Como os estupros não cessam com o moço atrás das grades, e a violência volta a ser registrada, sempre do mesmo modo- o psicopata surgindo de repente no meio da noite no quarto das vítimas, paira dúvida sobre o verdadeiro  criminoso: será mesmo o que está preso e nega os crimes que lhe atribuem? mas o que dizer da prova colhida no lençol de uma das jovens? Por causa dessa inquietação, que permeia o cotidiano da delegada e sua equipe, e vaza para as páginas do jornal local que tem grande número de leitores na cidade e região, todo o pequeno aparato policial é pressionado a lançar luz sobre a verdade. Este é o eixo que move a narrativa e mostra como o trabalho da polícia e as decisões da justiça são às vezes afetados pela pressão da população e da imprensa que deseja ver logo descoberto o criminoso que atormenta a vida das mulheres que por contingências de estudo ou trabalho são obrigadas a morar desacompanhadas.

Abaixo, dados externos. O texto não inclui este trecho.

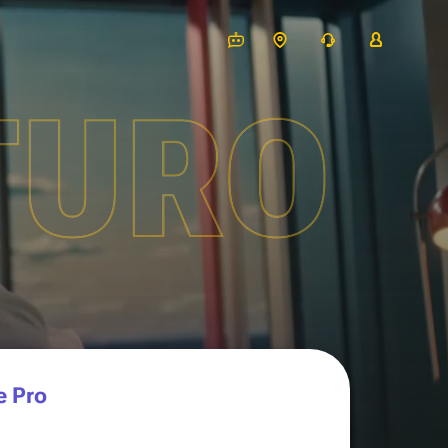
TURO
e Pro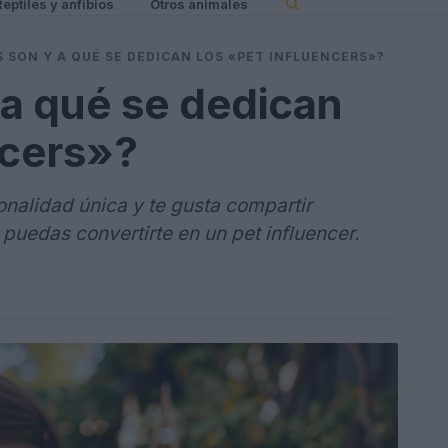
Reptiles y anfibios
Otros animales
 SON Y A QUÉ SE DEDICAN LOS «PET INFLUENCERS»?
a qué se dedican
ncers»?
nalidad única y te gusta compartir
 puedas convertirte en un pet influencer.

No posfácio, o escritor, presidente da AFL, advogado e promotor aposentado José Lourenço Alves avalia bem os movimentos do romance ao escrever que “não há a angustiante perseguição de um inocente, inevitavelmente alcançado por um complô maligno, no melhor estilo kafkiano. Tampouco há tecnologias manuseadas por profissionais argutos e capacitados, que vencem pela inteligência os desafios deixados pelo criminoso, no melhor estilo sherlokiano (...) A narrativa vai enredando e desenredando dilemas. Ora tratando despretensiosamente circunstâncias fundamentais da trama, ora provocando quem lê a fazer conjecturas, vai tecendo a deformação dos fatos e a abreviação do raciocínio para fechar questão sobre o perfil, se nem tanto culpado, culpável”.

A advogada Neusa Ribeiro e Silva, no prefácio, lembra que o livro “é uma iniciativa feliz da escritora, advogada Thereza Rici, que quando em forma de contos traz sempre, ou geralmente, casos verídicos, vivenciados ou não com seus olhos clínicos de criminalista.”

O tema que motivou a autora a escrever o livro é atual, recorrente, cruel e desvela uma sociedade onde a mulher pode se tornar objeto de violência sexual se as circunstâncias, como o fato de morar sozinha, conspirarem contra ela. Algumas sofrem esta brutalidade e se calam, pelas mesmas razões que levam as personagens da história a resistirem, no primeiro momento, a apresentar denúncia formal sobre o crime: o pudor e o medo.

 Que a leitura de “Pânico em Cristalina”, que nos remete em muitos momentos para a realidade circundante, sirva para alargar a consciência do leitor ao fato de que este tipo de crime é execrável e pede punição rigorosa. Mas que seja útil também para uma reflexão sobre o fato de que a pressão da sociedade e da mídia sobre a polícia e algumas instâncias do judiciário pode levar a julgamentos apressados, equivocados que subtraem a inocentes anos de vida que não serão devolvidos com a sua liberdade.